### Texto para leitura
____________________

A retaliação é uma armadilha. Em um mundo que deveria ter aprendido a seguir as regras da lei e não as da vingança, o presidente Bush parece estar se encaminhando diretamente para o desastre que Osama bin Laden preparou.

Não há dúvida sobre o que aconteceu na semana passada. Foi um crime contra a humanidade. Não podemos entender a necessidade que os EUA têm de retaliação a não ser que aceitemos esse fato sinistro e terrível. Mas o crime foi cometido justamente para provocar esse golpe cego e
arrogante que o Exército norte-americano está preparando. (Veja especial da Folha Online com tudo sobre os atentados nos EUA).

Osama bin Laden -a cada dia fica mais evidente a sua culpabilidade- me falou do seu desejo de acabar com o regime pró-americano no Oriente Médio, desde a Arábia Saudita até o Egito, a Jordânia e outros países do Golfo.

____________________

### Material fornecido
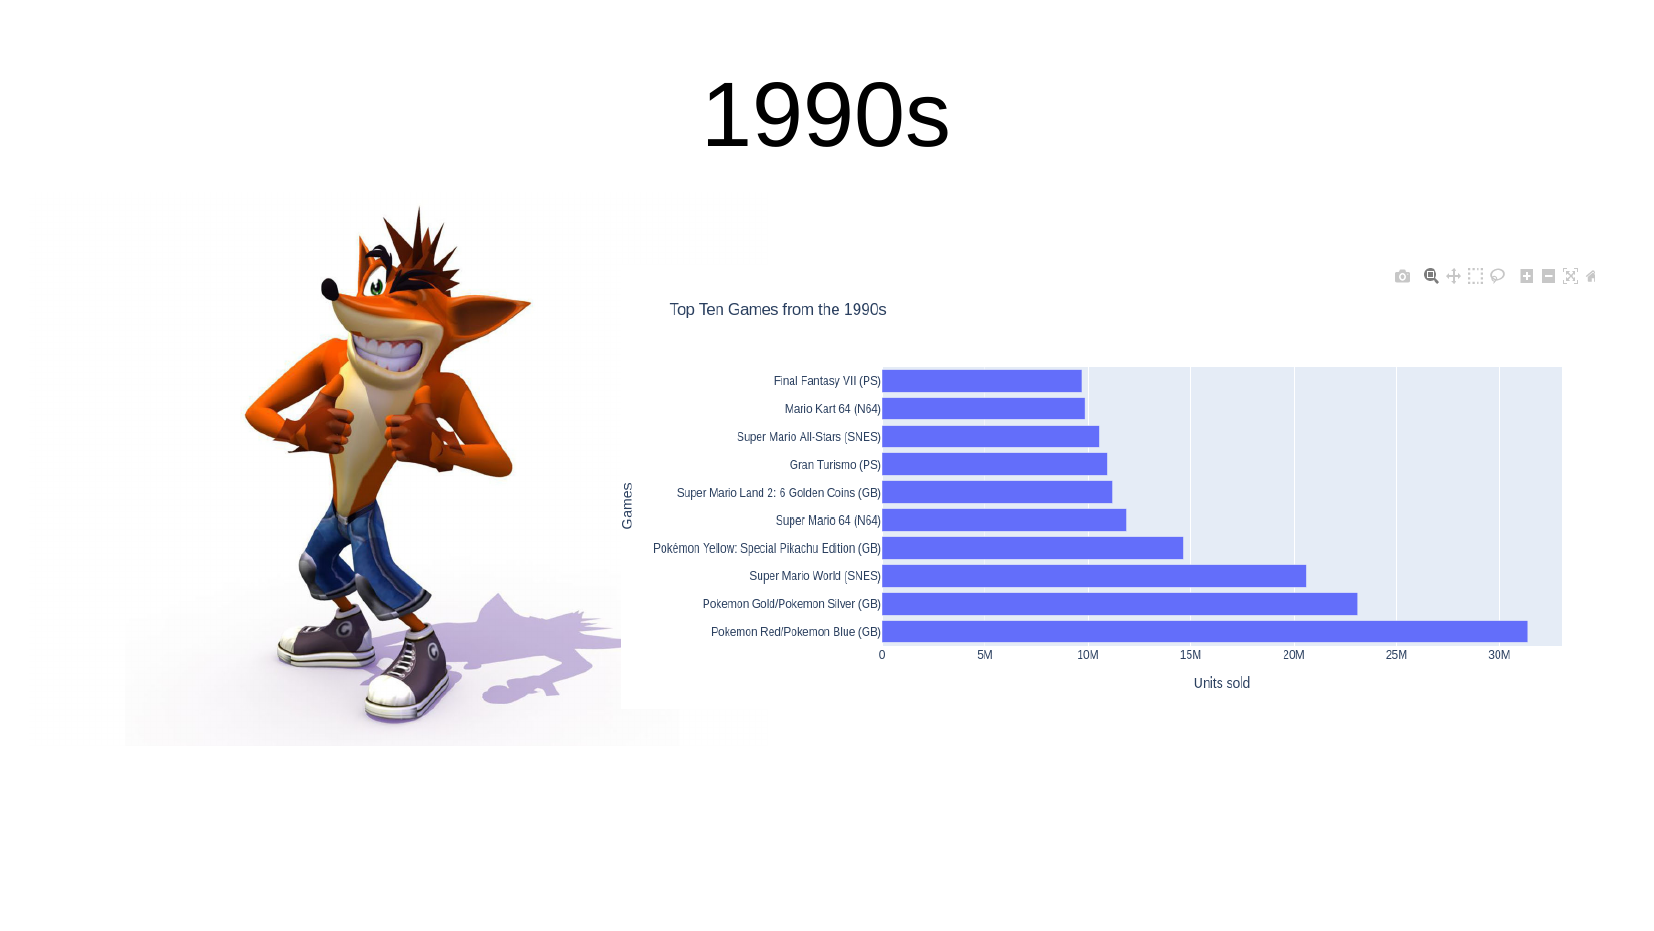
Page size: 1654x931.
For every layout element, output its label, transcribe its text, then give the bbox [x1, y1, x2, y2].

____________________

### Tarefas propostas
[A] Reproduza fielmente o trecho do texto sobre a retaliação dos EUA que vai de "A retaliação é" até "países do Golfo.", inclusive.
[B] Indique se cada afirmação abaixo está de acordo com o texto sobre a retaliação dos EUA, respondendo sim ou não e citando literalmente as palavras do texto que justificam a resposta: (i) o que aconteceu na semana passada foi um crime contra a humanidade; (ii) Osama bin Laden falou de seu desejo de fortalecer o regime pró-americano no Oriente Médio; (iii) há dúvidas sobre o que aconteceu na semana passada.
[C] Resuma em duas frases o texto sobre a retaliação dos EUA.

### Soluções do exercício
[A]
A retaliação é uma armadilha. Em um mundo que deveria ter aprendido a seguir as regras da lei e não as da vingança, o presidente Bush parece estar se encaminhando diretamente para o desastre que Osama bin Laden preparou.

Não há dúvida sobre o que aconteceu na semana passada. Foi um crime contra a humanidade. Não podemos entender a necessidade que os EUA têm de retaliação a não ser que aceitemos esse fato sinistro e terrível. Mas o crime foi cometido justamente para provocar esse golpe cego e
arrogante que o Exército norte-americano está preparando. (Veja especial da Folha Online com tudo sobre os atentados nos EUA).

Osama bin Laden -a cada dia fica mais evidente a sua culpabilidade- me falou do seu desejo de acabar com o regime pró-americano no Oriente Médio, desde a Arábia Saudita até o Egito, a Jordânia e outros países do Golfo.

[B]
(i) Sim: "Foi um crime contra a humanidade."
(ii) Não: "me falou do seu desejo de acabar com o regime pró-americano no Oriente Médio"
(iii) Não: "Não há dúvida sobre o que aconteceu na semana passada."

[C] O texto considera a retaliação uma armadilha e afirma que o presidente Bush parece encaminhar-se diretamente para o desastre preparado por Osama bin Laden. Embora classifique o ocorrido na semana passada como um crime contra a humanidade, sustenta que esse crime foi cometido justamente para provocar o golpe cego e arrogante que o Exército norte-americano está preparando.